An 86-year-old woman with a history of multiple chronic conditions, including hypertension, diabetes, dyslipidemia, hypothyroidism, and glaucoma, presented to the family medicine clinic. She reported experiencing chest pain for the past two days. The pain was described as a pressure sensation, and she denied any dyspnea, shortness of breath, or paroxysmal nocturnal dyspnea. Upon examination, she appeared well and was vitally stable. Both the ECG and troponin levels were normal.
A chest X-ray (Figure1) revealed a soft tissue density in the middle mediastinal compartment, causing compression of the oesophageal column with smooth tapering. A further assessment by CT scan of the chest (Figure 2) identified a pedunculated, fat-density mass in the upper third of the oesophagus, resulting in obstruction and mild dilation of the proximal oesophagus, consistent with the lesion observed in the previous radiograph. No oesophageal thickening or abnormal enhancement was present, no soft tissue component and there was no enlargement of local lymph nodes.
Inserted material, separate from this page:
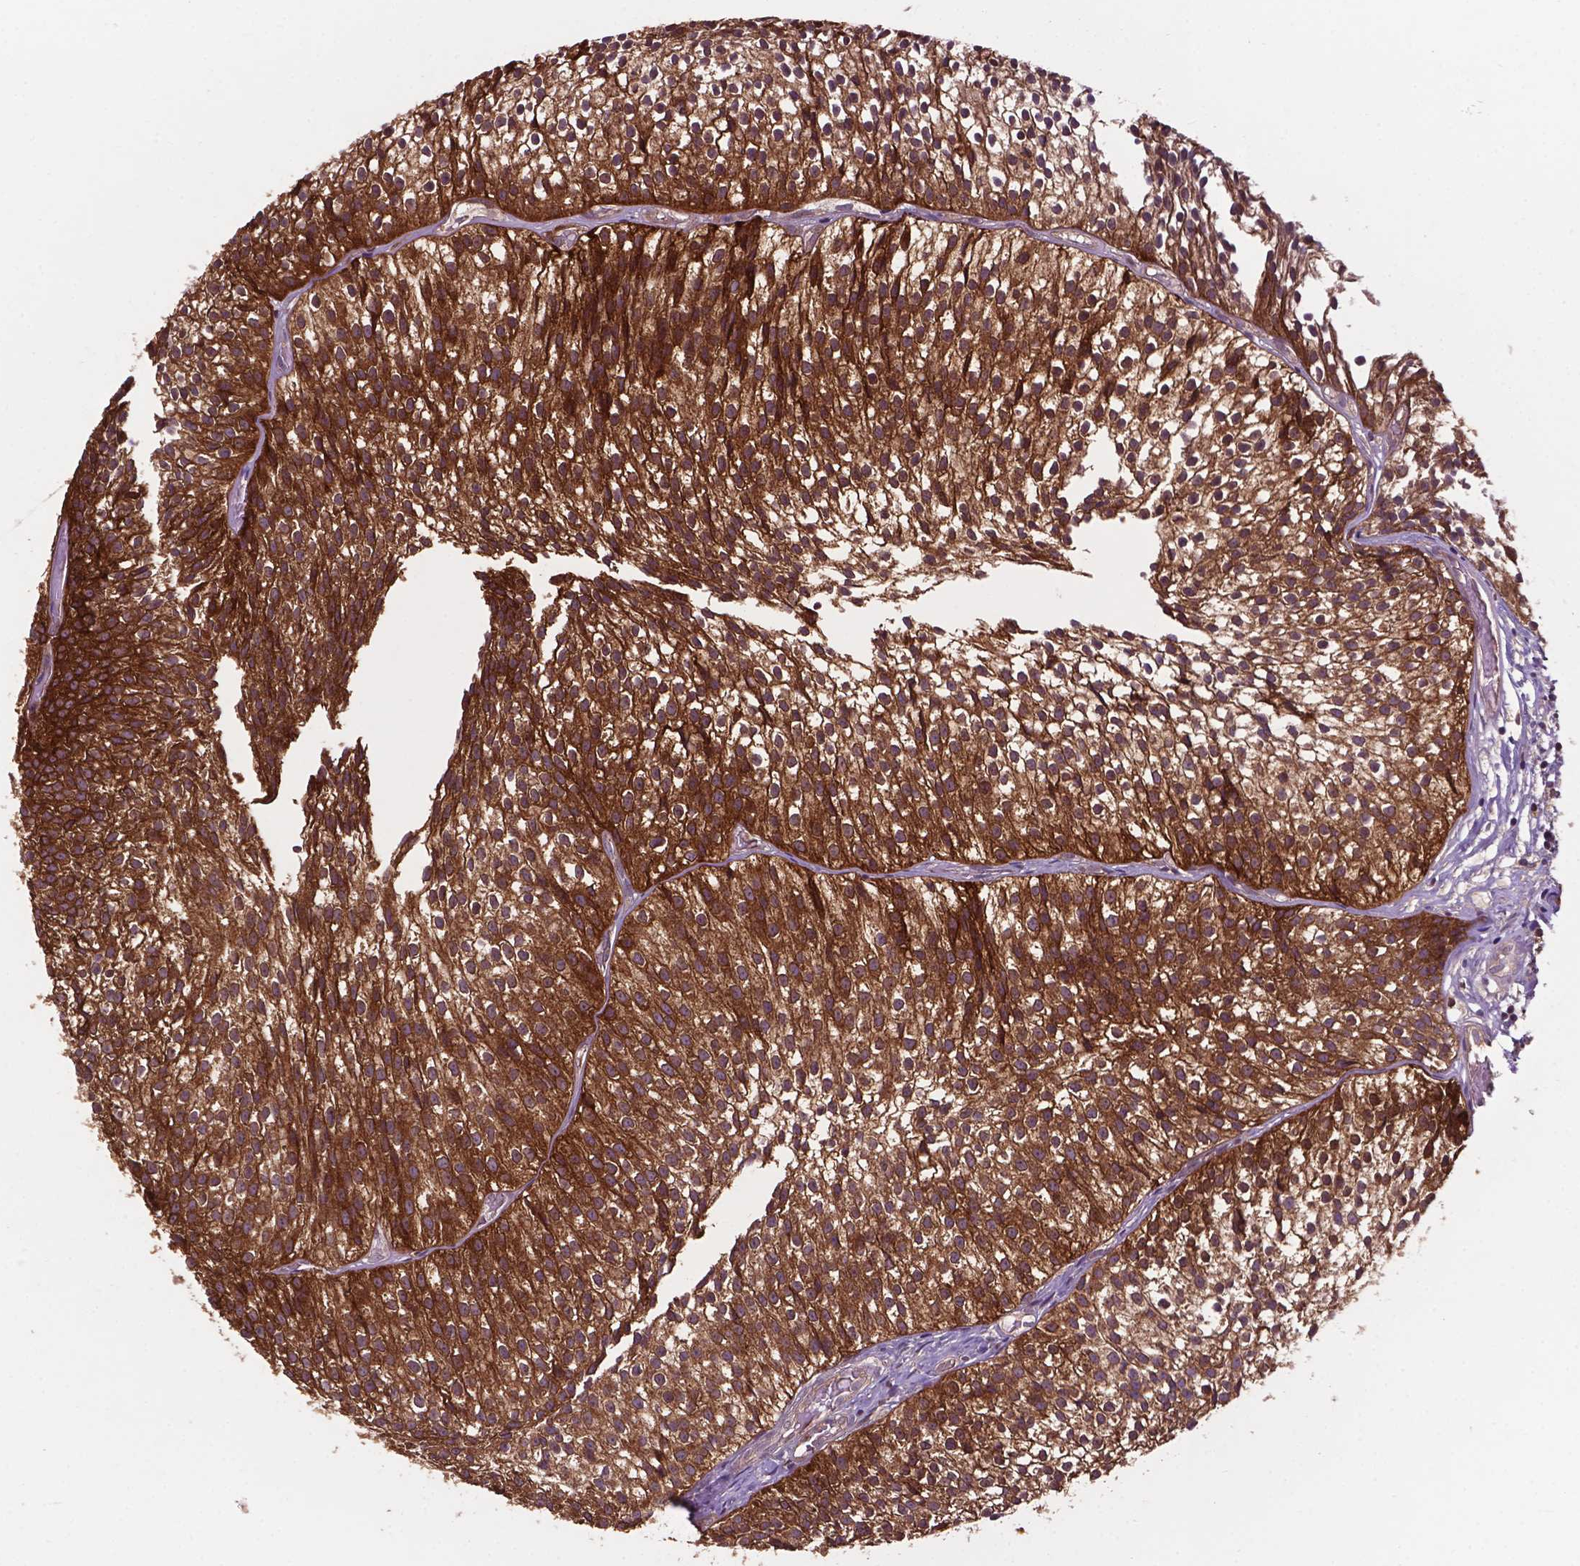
{"staining": {"intensity": "strong", "quantity": ">75%", "location": "cytoplasmic/membranous"}, "tissue": "urothelial cancer", "cell_type": "Tumor cells", "image_type": "cancer", "snomed": [{"axis": "morphology", "description": "Urothelial carcinoma, Low grade"}, {"axis": "topography", "description": "Urinary bladder"}], "caption": "Urothelial carcinoma (low-grade) tissue reveals strong cytoplasmic/membranous expression in approximately >75% of tumor cells, visualized by immunohistochemistry.", "gene": "SMAD3", "patient": {"sex": "male", "age": 63}}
The mass was partially seen in an older MRI of the thoracic spine done 12 months prior to the CT scan, but not reported/documented (Figure 3). The family clinic then referred the patient to the GI clinic for further evaluation and upper GI endoscopy.
Benign oesophageal tumours are rare, comprising less than 1% of all oesophageal neoplasms, which include leiomyomas, fibrovascular polyps, squamous papilloma, granular cell tumours, lipomas, neurofibromas, and inflammatory fibroid polyps. Lipomas in the alimentary tract comprise 4.1% of all benign tumours, and oesophageal lipomas represent only 0.4% of all benign GI tract neoplasms [1,2].
Lipomas can occur throughout the GI tract, most frequently in the colon and small intestine and less commonly in the oesophagus and stomach [3]. Oesophageal lipomas typically arise from the oesophagus' cervical and upper thoracic regions [4]. They are most seen in individuals in their 50s to 70s, with a slight predominance in females [5]. These benign tumours are generally asymptomatic and often found incidentally (~85%) [4]. The size of a lipoma influences its potential to cause symptoms. According to Hurwitz MM, et al. [6] GI tract lipomas under 1 cm are usually asymptomatic, whereas 75% of those over 4 cm may cause symptoms. Lipomas exceeding 2 cm in diameter can produce symptoms such as dysphagia, regurgitation, recurrent melena, and epigastric pain [6,7]. The most common symptom is dysphagia. However, 85% of oesophageal lipomas are clinically silent, with most cases discovered incidentally through radiographic imaging [5].
Accurate diagnosis requires a comprehensive examination, imaging techniques (such as barium swallow, CT chest, and MRI), and upper GI endoscopy [8]. On a CT scan, lipomas appear as homogeneous fat-density lesions (-40 to -120 HU) [9]. MRI reveals lipomas as T1-weighted hyperintense areas that become hypointense on fat-suppressed images [10]. Conversely, liposarcomas are heterogeneous with high signal intensity on T1 and T2-weighted images [11]. Taylor AJ, et al. [5] noted that strands within a homogeneous fatty tumour may be due to inflammatory changes and should not be mistaken for liposarcoma, a rare occurrence.
The management of oesophageal lipoma depends on symptoms, tumour location, and available expertise. General anesthesia is typically used for surgeries, including necessary endoscopic procedures. For smaller tumours, flexible or rigid upper endoscopy is effective, often guided by Endoscopic Ultrasound (EUS) to confirm mass location, allowing for procedures like polypectomy or endomucosal resection [12]. Most cases involve oesophagotomy and excision, while large tumours or those at the gastroesophageal junction may necessitate oesophagectomy. Surgical approaches include open surgery or Minimally Invasive Techniques (MIS). A left cervical open approach is used for cervical lesions [13], while Video-Assisted Thoracoscopic Surgery (VATS), Robotic-Assisted Thoracoscopic Surgery (RATS), and laparoscopy are employed for mid, lower, and lower oesophageal masses, respectively [14,15]. The technique requires a longitudinal incision on the oesophagus, careful dissection to remove the tumour, and layered closure with a chest tube for monitoring postoperative complications. If complications are anticipated, conversion to thoracotomy may be recommended. Patients usually stay in the hospital for about three days, with potential complications including bleeding, oesophageal leaks, pneumothorax, surgical site infections, and tumour recurrence.
Oesophageal lipomas are infrequent and mostly asymptomatic, detected primarily through incidental imaging unless they grow large enough to cause obstructions like dysphagia. Diagnostic imaging through CT and MRI is crucial in identifying these benign tumours. Depending on the tumour's size and location, various treatment strategies can be considered, ranging from minimally invasive endoscopic approaches for upper oesophageal polyps to laparoscopic or thoracoscopic interventions for distal or intramural lesions, minimizing hospital stays and potential complications [11].